A decisão foi polémica e já levou vários utentes a demonstrarem incredulidade e descontentamento. A direção do Agrupamento dos Centros de Saúde (ACeS) Santo Tirso/Trofa decidiu fechar a porta traseira do Centro de Saúde em S. Martinho de Bougado, justificando com “questões de segurança”. Ana Maria Tato, diretora do ACeS, afirmou ao NT que “as pessoas entravam e saiam indiscriminadamente no Centro de Saúde, entravam nos gabinetes” e há casos “em que houve coisas que desapareceram”. Por essa razão, decidiu fechar a porta, que passou a ser acesso exclusivo a pessoas com mobilidade reduzida. Só que, por estar fechada, os utentes que, por dificuldades de locomoção, precisarem de entrar no Centro de Saúde, terão de se dirigir à receção, do lado oposto do edifício, e solicitar a abertura da porta. “Fechamo-la quer para proteção dos utentes, que estão na sala de espera, quer dos trabalhadores”, sublinhou Ana Maria Tato.

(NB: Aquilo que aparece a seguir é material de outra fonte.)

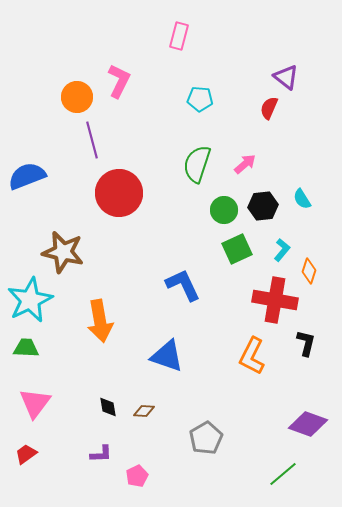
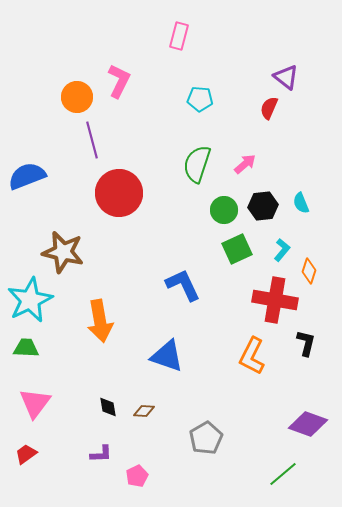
cyan semicircle: moved 1 px left, 4 px down; rotated 10 degrees clockwise
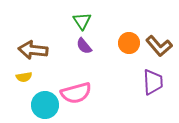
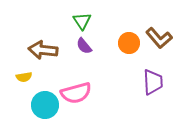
brown L-shape: moved 8 px up
brown arrow: moved 10 px right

Ao NT chegaram alguns relatos de descontentamento com esta decisão, como de Catarina Inácio que disse “ter tido a pior experiência” no Centro de Saúde, quando se dirigiu com um carrinho de bebé à receção e “o segurança disse para deixar o carrinho na receção” e “pegar no menino e descer ao piso inferior pelas escadas”. “Pedi o livro de reclamações e responderam que não o podiam ir buscar, pois tinha de reclamar lá em baixo e voltaram a dar a mesma opção, ficando muito admirados de eu me recusar a deixar o carro na receção. No fim, quando já estava completamente enervada e visto não ter outra solução, voltei a sair à chuva com o carrinho de bebé e quando passei atrás do centro de saúde, o segurança apareceu e disse que já tinha a porta aberta e que eu não precisava de me chatear”, afirmou.
Confrontada com este caso, Ana Maria Tato mostrou dúvidas quanto a esta versão: “Não consigo acreditar, porque as orientações foram claras e as pessoas com carros de bebés, com cadeira de rodas ou macas entram pela porta traseira, que se abre de imediato”.